Jiangsu Key Lab for Organic Solid Waste Utilization, Nanjing Agricultural University, Nanjing 210095, China.
World J Microbiol Biotechnol. 2013 May;29(5):815-23. doi: 10.1007/s11274-012-1236-6. Epub 2012 Dec 14.
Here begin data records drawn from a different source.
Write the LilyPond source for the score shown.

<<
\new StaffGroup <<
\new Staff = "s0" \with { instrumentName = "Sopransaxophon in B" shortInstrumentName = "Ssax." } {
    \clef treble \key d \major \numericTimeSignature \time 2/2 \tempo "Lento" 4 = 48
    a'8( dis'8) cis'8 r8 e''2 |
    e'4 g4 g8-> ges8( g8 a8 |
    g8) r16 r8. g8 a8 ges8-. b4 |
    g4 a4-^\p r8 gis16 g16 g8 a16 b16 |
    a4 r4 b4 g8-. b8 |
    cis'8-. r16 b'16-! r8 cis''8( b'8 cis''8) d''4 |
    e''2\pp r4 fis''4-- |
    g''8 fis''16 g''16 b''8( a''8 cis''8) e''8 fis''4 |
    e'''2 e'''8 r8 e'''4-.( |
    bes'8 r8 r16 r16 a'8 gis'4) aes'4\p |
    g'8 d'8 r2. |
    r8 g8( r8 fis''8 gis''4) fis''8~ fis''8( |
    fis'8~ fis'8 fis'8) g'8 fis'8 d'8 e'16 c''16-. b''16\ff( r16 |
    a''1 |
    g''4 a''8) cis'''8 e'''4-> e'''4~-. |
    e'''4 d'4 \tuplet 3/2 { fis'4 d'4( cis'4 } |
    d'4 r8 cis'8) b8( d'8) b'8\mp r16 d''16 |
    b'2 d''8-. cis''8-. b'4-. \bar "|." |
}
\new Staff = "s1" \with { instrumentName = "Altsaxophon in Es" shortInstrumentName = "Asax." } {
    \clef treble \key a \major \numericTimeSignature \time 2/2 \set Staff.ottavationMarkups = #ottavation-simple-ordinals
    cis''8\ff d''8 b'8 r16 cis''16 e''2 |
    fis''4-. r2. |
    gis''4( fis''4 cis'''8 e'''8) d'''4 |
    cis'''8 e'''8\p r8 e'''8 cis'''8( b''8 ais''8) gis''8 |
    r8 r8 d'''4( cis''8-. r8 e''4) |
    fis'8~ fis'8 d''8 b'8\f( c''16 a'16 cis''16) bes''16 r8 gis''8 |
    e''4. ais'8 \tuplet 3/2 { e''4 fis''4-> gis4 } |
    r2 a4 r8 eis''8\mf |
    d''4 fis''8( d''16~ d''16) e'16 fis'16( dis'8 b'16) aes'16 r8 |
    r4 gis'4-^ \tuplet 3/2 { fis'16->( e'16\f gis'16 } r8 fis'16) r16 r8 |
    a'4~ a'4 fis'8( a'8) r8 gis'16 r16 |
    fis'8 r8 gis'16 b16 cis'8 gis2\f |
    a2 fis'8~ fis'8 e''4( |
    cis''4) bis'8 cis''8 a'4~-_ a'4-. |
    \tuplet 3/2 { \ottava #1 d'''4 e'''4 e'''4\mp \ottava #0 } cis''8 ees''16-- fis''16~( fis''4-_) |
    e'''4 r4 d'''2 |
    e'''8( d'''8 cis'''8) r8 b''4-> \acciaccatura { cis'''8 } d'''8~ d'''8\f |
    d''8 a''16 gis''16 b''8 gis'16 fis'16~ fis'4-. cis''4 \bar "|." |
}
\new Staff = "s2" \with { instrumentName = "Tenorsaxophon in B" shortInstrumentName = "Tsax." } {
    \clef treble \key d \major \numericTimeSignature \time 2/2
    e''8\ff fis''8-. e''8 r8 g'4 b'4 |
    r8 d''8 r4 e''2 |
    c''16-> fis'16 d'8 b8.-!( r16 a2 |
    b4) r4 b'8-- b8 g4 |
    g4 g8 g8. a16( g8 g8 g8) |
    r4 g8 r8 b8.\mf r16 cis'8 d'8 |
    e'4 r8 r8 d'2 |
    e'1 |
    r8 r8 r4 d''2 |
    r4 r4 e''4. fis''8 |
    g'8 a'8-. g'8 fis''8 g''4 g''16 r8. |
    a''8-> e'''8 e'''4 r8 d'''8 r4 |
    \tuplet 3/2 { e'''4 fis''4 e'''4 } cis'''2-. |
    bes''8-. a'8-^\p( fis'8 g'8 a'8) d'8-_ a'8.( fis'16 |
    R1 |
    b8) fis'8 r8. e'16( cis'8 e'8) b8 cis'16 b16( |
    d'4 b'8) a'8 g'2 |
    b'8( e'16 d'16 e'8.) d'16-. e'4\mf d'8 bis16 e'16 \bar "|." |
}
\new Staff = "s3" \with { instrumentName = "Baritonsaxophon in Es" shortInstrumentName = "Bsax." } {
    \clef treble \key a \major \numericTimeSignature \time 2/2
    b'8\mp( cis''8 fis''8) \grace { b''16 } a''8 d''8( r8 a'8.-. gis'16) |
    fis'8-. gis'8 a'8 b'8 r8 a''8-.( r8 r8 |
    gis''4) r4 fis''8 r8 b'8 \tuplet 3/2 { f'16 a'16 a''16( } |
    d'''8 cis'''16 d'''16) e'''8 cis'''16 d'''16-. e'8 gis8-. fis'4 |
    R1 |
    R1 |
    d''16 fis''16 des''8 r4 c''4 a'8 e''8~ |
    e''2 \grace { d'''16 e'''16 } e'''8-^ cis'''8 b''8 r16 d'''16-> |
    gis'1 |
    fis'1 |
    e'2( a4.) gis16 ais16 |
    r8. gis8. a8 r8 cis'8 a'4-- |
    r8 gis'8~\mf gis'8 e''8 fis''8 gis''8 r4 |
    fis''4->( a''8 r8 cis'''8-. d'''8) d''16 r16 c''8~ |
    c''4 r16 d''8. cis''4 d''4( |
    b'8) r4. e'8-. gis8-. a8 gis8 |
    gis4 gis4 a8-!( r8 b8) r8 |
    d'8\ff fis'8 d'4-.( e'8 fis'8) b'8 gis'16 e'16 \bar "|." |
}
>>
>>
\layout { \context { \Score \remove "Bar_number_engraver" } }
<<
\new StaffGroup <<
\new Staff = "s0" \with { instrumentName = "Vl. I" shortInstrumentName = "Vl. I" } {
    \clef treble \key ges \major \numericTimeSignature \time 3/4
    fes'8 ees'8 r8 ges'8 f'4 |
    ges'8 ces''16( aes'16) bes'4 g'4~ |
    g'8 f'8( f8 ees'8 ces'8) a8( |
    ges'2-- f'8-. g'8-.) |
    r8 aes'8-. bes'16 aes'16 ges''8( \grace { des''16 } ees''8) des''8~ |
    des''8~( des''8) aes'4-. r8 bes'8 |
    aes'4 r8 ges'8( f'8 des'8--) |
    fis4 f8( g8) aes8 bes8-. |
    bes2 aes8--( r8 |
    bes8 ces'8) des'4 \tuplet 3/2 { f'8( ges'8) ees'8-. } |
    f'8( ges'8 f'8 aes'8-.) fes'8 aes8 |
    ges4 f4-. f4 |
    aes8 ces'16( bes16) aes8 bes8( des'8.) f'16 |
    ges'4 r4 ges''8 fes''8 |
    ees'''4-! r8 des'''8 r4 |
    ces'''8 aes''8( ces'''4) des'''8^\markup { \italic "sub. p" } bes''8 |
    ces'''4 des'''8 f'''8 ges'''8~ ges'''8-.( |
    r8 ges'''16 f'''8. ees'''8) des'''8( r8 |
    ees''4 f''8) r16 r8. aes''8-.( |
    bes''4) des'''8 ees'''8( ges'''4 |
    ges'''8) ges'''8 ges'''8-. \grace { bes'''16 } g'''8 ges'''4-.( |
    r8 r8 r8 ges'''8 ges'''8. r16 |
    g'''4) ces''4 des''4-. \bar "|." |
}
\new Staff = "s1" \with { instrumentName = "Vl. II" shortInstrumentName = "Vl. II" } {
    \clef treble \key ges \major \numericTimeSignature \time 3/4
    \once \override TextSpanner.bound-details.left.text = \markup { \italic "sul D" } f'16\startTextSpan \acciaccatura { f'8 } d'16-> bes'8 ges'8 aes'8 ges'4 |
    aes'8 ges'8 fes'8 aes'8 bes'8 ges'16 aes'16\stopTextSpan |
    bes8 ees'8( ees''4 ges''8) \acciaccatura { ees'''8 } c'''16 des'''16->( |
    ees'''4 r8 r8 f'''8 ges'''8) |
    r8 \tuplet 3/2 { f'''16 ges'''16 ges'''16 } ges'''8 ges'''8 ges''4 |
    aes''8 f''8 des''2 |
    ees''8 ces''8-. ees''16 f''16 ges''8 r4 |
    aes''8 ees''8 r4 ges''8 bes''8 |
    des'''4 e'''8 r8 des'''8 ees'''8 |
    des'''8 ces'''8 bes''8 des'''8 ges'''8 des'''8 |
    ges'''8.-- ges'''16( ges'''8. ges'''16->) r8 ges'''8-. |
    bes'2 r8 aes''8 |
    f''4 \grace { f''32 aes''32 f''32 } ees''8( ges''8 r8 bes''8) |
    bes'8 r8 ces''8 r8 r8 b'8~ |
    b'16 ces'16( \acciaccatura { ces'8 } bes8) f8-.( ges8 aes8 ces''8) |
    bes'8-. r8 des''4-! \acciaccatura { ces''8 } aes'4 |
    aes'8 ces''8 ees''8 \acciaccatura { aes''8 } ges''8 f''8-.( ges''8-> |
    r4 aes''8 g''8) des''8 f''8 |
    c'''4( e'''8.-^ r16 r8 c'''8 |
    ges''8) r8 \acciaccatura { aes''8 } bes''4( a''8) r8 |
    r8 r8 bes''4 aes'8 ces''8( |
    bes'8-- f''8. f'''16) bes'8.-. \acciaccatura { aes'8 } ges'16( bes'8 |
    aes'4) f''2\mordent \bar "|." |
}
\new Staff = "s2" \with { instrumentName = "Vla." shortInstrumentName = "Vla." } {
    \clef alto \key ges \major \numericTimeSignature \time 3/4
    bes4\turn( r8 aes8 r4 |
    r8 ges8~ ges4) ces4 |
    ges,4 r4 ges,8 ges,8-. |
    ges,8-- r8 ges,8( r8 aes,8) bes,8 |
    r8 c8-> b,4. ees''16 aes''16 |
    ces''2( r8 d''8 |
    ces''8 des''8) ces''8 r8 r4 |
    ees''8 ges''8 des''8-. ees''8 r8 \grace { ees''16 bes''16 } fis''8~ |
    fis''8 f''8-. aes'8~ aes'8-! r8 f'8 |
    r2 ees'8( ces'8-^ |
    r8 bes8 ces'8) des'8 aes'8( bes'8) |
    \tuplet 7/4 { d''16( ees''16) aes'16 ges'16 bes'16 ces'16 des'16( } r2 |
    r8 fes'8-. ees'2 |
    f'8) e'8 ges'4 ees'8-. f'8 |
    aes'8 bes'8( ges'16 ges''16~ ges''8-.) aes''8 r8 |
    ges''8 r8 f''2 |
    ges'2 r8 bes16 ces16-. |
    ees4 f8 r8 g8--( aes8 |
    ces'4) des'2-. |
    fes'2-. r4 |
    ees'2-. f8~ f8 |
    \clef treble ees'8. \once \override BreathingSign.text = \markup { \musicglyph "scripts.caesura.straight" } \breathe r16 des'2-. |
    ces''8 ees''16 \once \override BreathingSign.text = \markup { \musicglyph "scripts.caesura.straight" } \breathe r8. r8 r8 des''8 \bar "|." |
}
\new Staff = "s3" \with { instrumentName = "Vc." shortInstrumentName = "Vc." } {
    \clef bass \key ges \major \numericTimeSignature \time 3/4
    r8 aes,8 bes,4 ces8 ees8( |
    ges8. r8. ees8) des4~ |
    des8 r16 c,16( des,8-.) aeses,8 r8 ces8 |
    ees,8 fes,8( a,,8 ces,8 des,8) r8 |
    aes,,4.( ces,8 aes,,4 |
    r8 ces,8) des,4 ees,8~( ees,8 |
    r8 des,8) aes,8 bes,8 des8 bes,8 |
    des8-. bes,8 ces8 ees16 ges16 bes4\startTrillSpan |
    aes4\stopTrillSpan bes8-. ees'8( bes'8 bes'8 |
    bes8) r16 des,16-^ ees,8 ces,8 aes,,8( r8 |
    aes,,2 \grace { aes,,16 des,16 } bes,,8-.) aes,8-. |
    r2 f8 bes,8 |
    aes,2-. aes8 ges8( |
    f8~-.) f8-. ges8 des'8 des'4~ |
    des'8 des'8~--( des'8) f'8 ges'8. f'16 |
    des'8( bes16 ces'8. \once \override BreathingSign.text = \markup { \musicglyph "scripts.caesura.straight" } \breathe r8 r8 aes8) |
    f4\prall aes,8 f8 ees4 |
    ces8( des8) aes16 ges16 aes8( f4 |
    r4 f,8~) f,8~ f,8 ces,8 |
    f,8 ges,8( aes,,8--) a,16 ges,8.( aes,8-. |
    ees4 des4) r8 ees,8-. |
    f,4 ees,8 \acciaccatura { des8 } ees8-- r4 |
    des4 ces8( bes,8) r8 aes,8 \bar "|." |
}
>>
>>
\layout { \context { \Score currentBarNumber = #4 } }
An unbiased DNA extraction protocol is necessary for analysis of genetic diversity, particularly, of genes in complex environmental samples by nucleic acid techniques. In the present study, three manual extraction methods and two commonly used commercial kits, which were accompanied by two DNA purification strategies, were compared based on cell lysis efficiency, DNA and humic acid yields, PCR amplification and denaturing gradient gel electrophoresis (DGGE) analysis. The results show that in spite of higher cell lysis efficiencies of the two commercial kits, the purified DNA yields were only one-third of that obtained by the two manual methods of FTSP (Freeze-thaw-SDS-Protein K) and FTSPP (Freeze-thaw-SDS-Protein K-Polyvinylpolypyrrolidone). The purified DNA from all five methods was pure enough for successful PCR and real-time PCR amplifications in the presence of 1 μg μL(-1) BSA. However, the FTSPP extraction method with DNA purification by a Wizard(®) kit yielded the largest number of 16S rRNA gene copies and ribotypes or bands in DGGE profiles, which indicated a superiority over the other four methods. The development of this optimized DNA extraction and purification method may provide a valuable tool for further molecular analysis of compost.
对于通过核酸技术分析遗传多样性,特别是分析复杂环境样本中的基因,需要采用无偏的 DNA 提取方案。在本研究中,我们比较了三种手动提取方法和两种常用的商用试剂盒,这些方法均采用两种 DNA 纯化策略,比较的依据是细胞裂解效率、DNA 和腐殖酸得率、PCR 扩增和变性梯度凝胶电泳(DGGE)分析。结果表明,尽管两种商用试剂盒的细胞裂解效率较高,但纯化的 DNA 产量仅为两种手动方法(FTSP,冻融- SDS-蛋白酶 K 和 FTSPP,冻融- SDS-蛋白酶 K-聚乙烯基吡咯烷酮)的三分之一。所有五种方法获得的纯化 DNA 均足够纯净,可在存在 1μgμL(-1)BSA 的情况下成功进行 PCR 和实时 PCR 扩增。然而,采用 Wizard(®)试剂盒进行 DNA 纯化的 FTSPP 提取方法在 DGGE 图谱中产生了最大数量的 16S rRNA 基因拷贝和核糖体型或条带,这表明其优于其他四种方法。该优化的 DNA 提取和纯化方法的开发可为进一步研究堆肥的分子分析提供有价值的工具。